Exercise requirements - Reproduce verbatim the stretch of the passage on fractal heart rate variability after myocardial infarction from "Fractal analysis of" through "traditional HRV measures.".

Text START

Fractal analysis of R‑R interval variability may provide clinically useful information for patients with heart failure. The study compared the prognostic power of new fractal and traditional R‑R interval variability measures for predicting death after acute myocardial infarction. Time‑ and frequency‑domain heart rate variability metrics, short‑ and long‑term correlation exponents (α₁, α₂), and power‑law scaling exponent (β) were derived from 24‑hour Holter recordings of 446 survivors with left ventricular ejection fraction ≤35%. Reduced short‑term scaling exponent α₁ was the strongest independent predictor of all‑cause, arrhythmic, and nonarrhythmic cardiac death, outperforming traditional HRV measures.

Text END
Provided data START

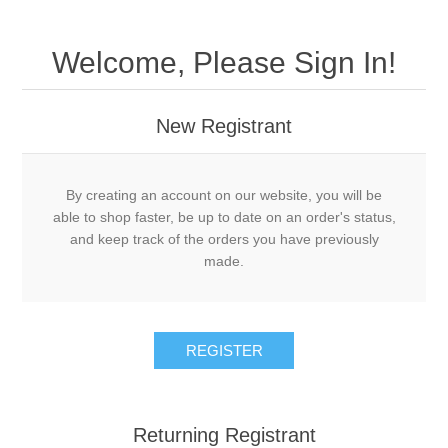
Welcome, Please Sign In!
New Registrant
By creating an account on our website, you will be
able to shop faster, be up to date on an order's status,
and keep track of the orders you have previously
made.
REGISTER
Returning Registrant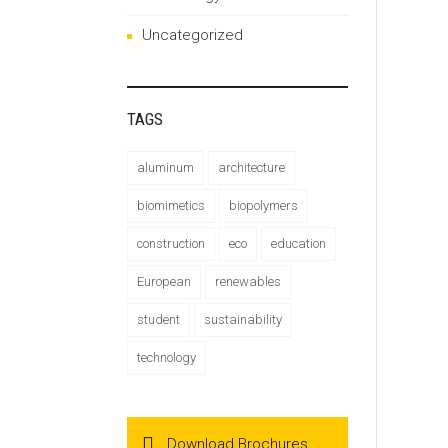
Uncategorized
TAGS
aluminum
architecture
biomimetics
biopolymers
construction
eco
education
European
renewables
student
sustainability
technology
Download Brochures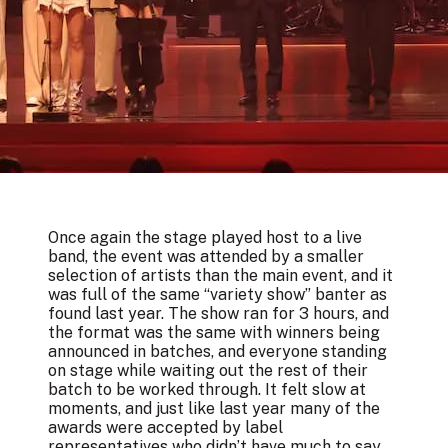
Once again the stage played host to a live
band, the event was attended by a smaller
selection of artists than the main event, and it
was full of the same “variety show” banter as
found last year. The show ran for 3 hours, and
the format was the same with winners being
announced in batches, and everyone standing
on stage while waiting out the rest of their
batch to be worked through. It felt slow at
moments, and just like last year many of the
awards were accepted by label
representatives who didn’t have much to say.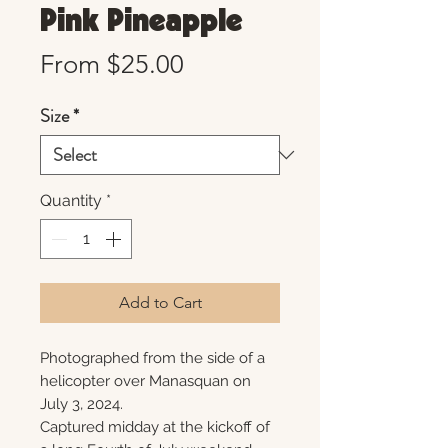
Pink Pineapple
Sale
From
$25.00
Price
Size
*
Quantity
*
Add to Cart
Photographed from the side of a
helicopter over Manasquan on
July 3, 2024.
Captured midday at the kickoff of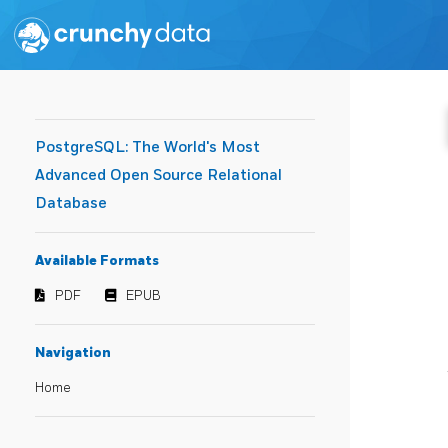
PostgreSQL: The World's Most
Advanced Open Source Relational
Database
Available Formats
PDF
EPUB
Navigation
Home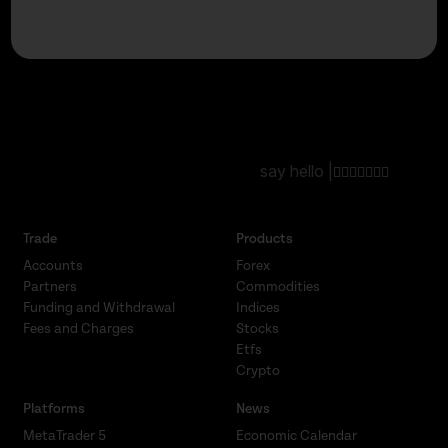
say hello |
Trade
Products
Accounts
Forex
Partners
Commodities
Funding and Withdrawal
Indices
Fees and Charges
Stocks
Etfs
Crypto
Platforms
News
MetaTrader 5
Economic Calendar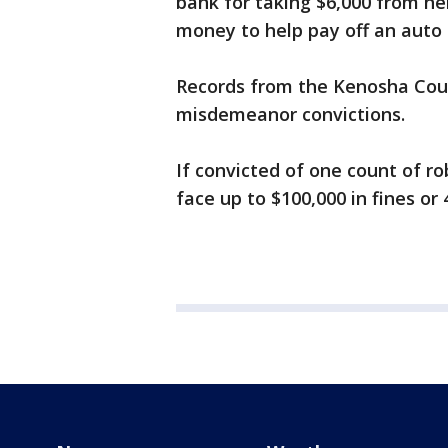
bank for taking $6,000 from he
money to help pay off an auto t
Records from the Kenosha Count
misdemeanor convictions.
If convicted of one count of rob
face up to $100,000 in fines or 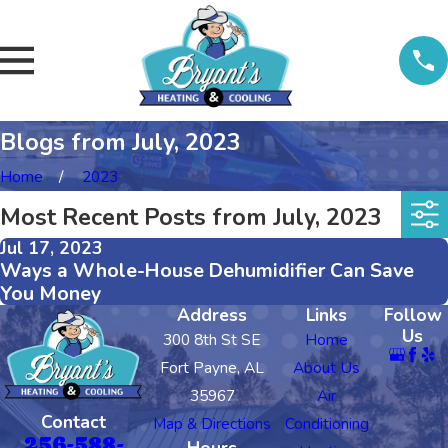
Blogs from July, 2023
Home
2023
Most Recent Posts from July, 2023
Jul 17, 2023
Ways a Whole-House Dehumidifier Can Save
You Money
Address
Links
Follow
Us
300 8th St SE
Home
Fort Payne, AL
About Us
35967
Air
Contact
Map & Directions
Conditioning
256-588-
Hours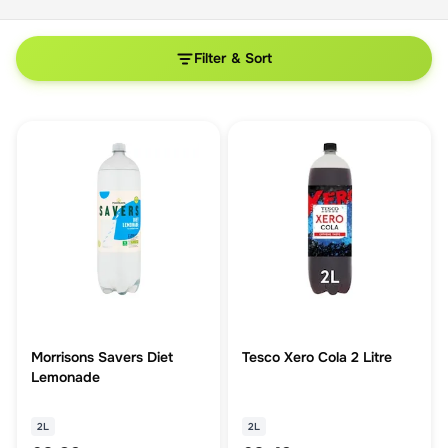
Filter & Sort
Morrisons Savers Diet
Tesco Xero Cola 2 Litre
Lemonade
2L
2L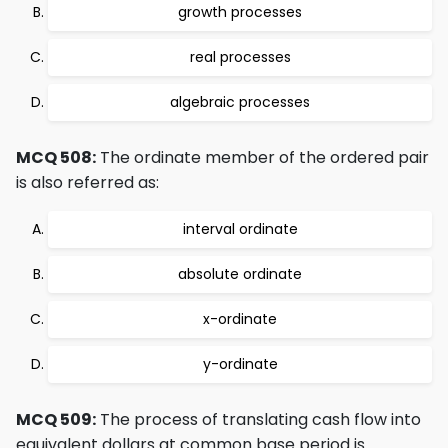
growth processes
real processes
algebraic processes
MCQ 508:
The ordinate member of the ordered pair
is also referred as:
interval ordinate
absolute ordinate
x-ordinate
y-ordinate
MCQ 509:
The process of translating cash flow into
equivalent dollars at common base period is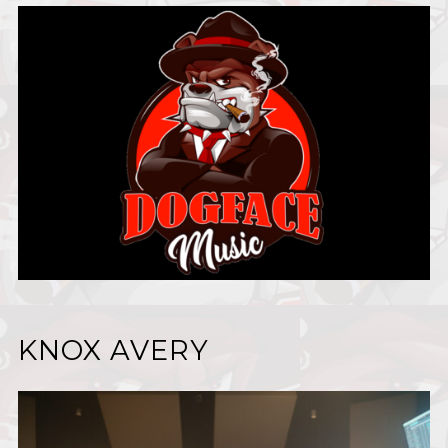
KNOX AVERY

Provided data END

Solution to this problem -
Fractal analysis of R‑R interval variability may provide clinically useful information for patients with heart failure. The study compared the prognostic power of new fractal and traditional R‑R interval variability measures for predicting death after acute myocardial infarction. Time‑ and frequency‑domain heart rate variability metrics, short‑ and long‑term correlation exponents (α₁, α₂), and power‑law scaling exponent (β) were derived from 24‑hour Holter recordings of 446 survivors with left ventricular ejection fraction ≤35%. Reduced short‑term scaling exponent α₁ was the strongest independent predictor of all‑cause, arrhythmic, and nonarrhythmic cardiac death, outperforming traditional HRV measures.